White identity had virtually no meaning for a group of white males in a new study by a University of Arizona researcher, and such individuals largely ignored or downplayed issues of race and instances of reported racism.
Nolan L. Cabrera, an associate professor in the UA’s Center for the Study of Higher Education, also found that the men rarely had meaningful moments or experiences that would contribute to positive racial perspective during their undergraduate years.
Cabrera presented his research findings in a paper, “An Unexamined Life: White Male College Students on What It Means to Be White,” during the 41st annual Association for the Study of Higher Education conference, which was held Nov. 9-12 in Columbus, Ohio. His project received funding from the Spencer Foundation and National Academy of Education.
For the study, Cabrera interviewed 62 politically diverse college-age males, asking them questions about what it means to be white, and how they defined and experienced white culture.
“During these conversations with white men, ‘white’ was a relatively meaningless social category,” said Cabrera, who is teaching “Whiteness in Education” during the spring semester. “The time that ‘white’ had a substantive meaning to them was when they felt racially marginalized, or when they experienced ‘reverse racism,’ which is largely a myth.”
Reverse racism omits the interplay of privilege and power, Cabrera said.
“Racial privilege does not make white people bad.
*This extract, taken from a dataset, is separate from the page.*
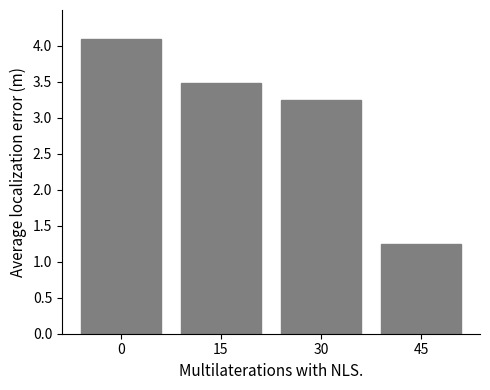

True or false: the data shows 0.8 at 45.

False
Rather, it’s reflective of the systemic realities of contemporary racism,” Cabrera said. Yet, the men he interviewed either did not understand this or could not conceptualize it.
“The biggest problem is that we tend to individualize race and racism and turn the discussion into ‘good/bad’ or ‘racist/non-racist’ dichotomies,” Cabrera said. “Rather, the study of whiteness in this instance focuses on actions, beliefs and experiences, and contextualizing them within the larger systemic reality of contemporary racism.”
Thus, the men were overwhelmingly dismissive of evidence that race and gender shaped people’s lived experiences, Cabrera said. They also tended to report that other people who had negative, racially based experiences were likely unable to acculturate or overstated the prevalence of racism, he found.
This led Cabrera to the concept that these men were leading an “unexamined life,” one in which they had not developed a critical self-awareness. In an earlier study, Cabrera and his collaborators found that a level of racial discomfort can actually be beneficial in aiding a person in personal growth, but white men are effectively able to avoid such discomfort.
“Racial ignorance does not just create a lack of self-awareness, but it also leads to a number of racist behaviors,” Cabrera said.
In a different study, Cabrera found that 90 percent of the white men interviewed either used or heard the N-word regularly.
“They tended not to think there was anything wrong with it because, in their views, ‘the meaning had changed.’ That is, the N-word was no longer seen as being racist,” Cabrera said. “But the bulk of people who supported that view were other white men.”
This example points to a sort of coupling effect – conversations about racism and racial marginalization cannot occur without critical discussion about racial privilege, Cabrera said.
“However, in higher education, we tend to only focus on the minority side of the coin. Racial minorities cannot be experiencing a hostile campus climate if there is not a group doing the marginalizing in the first place,” Cabrera said.
“If we only focus on minority communities, we have an effect, which is racial marginalization, without a cause, which is white privilege,” he said. “We need to understand both sides to paint a more holistic picture of the nature of contemporary racism.”